╭─ Document extract

Haring predicts that “spot demand”—flights for football games or school breaks, for example—will present natural growth opportunities in 2024, along with possible expansion to additional markets. Regardless of how it occurs, Fly Next must make the Red Way service self-supporting or pursue additional backstopping from local businesses, the Chamber of Commerce or Lincoln’s tourism board, he adds. 

Revenue that is above and beyond Red Way’s operating costs is set aside in an air service escrow account that could provide a minimum revenue guarantee for future service to Lincoln. 

“Nothing would make us more excited than to be sitting here a year or two years from now, the service is flying, and we turn money back to the city and the county,” Haring says. “That is the ultimate goal.

“We don’t know the longevity of it, but we believe it’s sustainable and can be replicated. And it’s started off better than we ever hoped it would.”

Cloud-Based Check-In and Gating Systems Accelerate Pace of Airline Launch

Staring down dual-track deadlines for welcoming a new chartered air carrier and opening a major terminal expansion, Nebraska’s Lincoln Airport (LNK) had little time to waste when identifying its system for managing ground operations.

Thankfully for leaders at LNK, George Richardson is accustomed to working at high speeds.

The 31-year-old former racecar driver has traded fast cars for a fast-rising venture in aviation support technology. Richardson co-founded AeroCloud in 2019, and since then the U.K.-based company has rapidly expanded to provide cloud-based software at 50 small- and medium-sized airports around the globe.

LNK is using AeroCloud software to support Red Way, a new charter airline service—in particular, to maximize efficiencies for check-in and gating processes at its six new gates. The company also supports the airport’s flight information display systems, gate management systems and common-use passenger processing systems to optimize terminal capacity, even as air traffic grows. LNK hired the company in November 2022 and needed its products and services ready to go by the start of this summer.

╰─

Print the part of the text about Lincoln Airport starting at "Revenue that is" and ending at "the ultimate goal.". The material after this point stands apart from the text about Lincoln Airport.

╭─ Information

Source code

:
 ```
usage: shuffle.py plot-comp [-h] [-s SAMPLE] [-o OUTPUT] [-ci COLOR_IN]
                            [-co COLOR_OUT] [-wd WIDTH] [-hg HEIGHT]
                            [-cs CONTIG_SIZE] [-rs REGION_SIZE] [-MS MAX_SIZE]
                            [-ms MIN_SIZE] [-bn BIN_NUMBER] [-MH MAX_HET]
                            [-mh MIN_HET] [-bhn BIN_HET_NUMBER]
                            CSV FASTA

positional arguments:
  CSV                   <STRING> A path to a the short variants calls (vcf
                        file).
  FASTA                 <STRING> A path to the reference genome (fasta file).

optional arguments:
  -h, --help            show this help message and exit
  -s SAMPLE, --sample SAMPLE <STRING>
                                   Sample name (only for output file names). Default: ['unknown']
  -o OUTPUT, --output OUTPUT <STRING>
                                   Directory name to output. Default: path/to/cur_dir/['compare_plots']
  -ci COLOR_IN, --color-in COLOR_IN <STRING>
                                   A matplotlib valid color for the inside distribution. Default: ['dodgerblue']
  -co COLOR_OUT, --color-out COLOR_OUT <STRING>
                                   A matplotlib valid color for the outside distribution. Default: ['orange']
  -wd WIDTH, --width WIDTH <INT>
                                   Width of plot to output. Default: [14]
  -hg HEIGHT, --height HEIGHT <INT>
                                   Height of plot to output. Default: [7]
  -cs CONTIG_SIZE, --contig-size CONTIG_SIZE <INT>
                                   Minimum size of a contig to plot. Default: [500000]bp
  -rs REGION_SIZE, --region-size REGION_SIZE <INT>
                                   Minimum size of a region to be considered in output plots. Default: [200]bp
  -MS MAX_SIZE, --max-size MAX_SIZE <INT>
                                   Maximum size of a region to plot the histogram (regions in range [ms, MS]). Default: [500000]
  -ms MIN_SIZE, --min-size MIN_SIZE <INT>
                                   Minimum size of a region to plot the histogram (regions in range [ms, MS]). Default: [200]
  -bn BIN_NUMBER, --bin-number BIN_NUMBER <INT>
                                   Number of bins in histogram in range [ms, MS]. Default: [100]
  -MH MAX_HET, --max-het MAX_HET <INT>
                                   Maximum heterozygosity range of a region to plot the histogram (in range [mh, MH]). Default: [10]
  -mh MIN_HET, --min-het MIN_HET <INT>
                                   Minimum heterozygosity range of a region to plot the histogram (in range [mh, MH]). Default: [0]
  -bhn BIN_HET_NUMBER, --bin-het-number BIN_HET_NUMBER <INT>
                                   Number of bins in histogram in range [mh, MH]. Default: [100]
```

╰─

Reply –
Revenue that is above and beyond Red Way’s operating costs is set aside in an air service escrow account that could provide a minimum revenue guarantee for future service to Lincoln. 

“Nothing would make us more excited than to be sitting here a year or two years from now, the service is flying, and we turn money back to the city and the county,” Haring says. “That is the ultimate goal.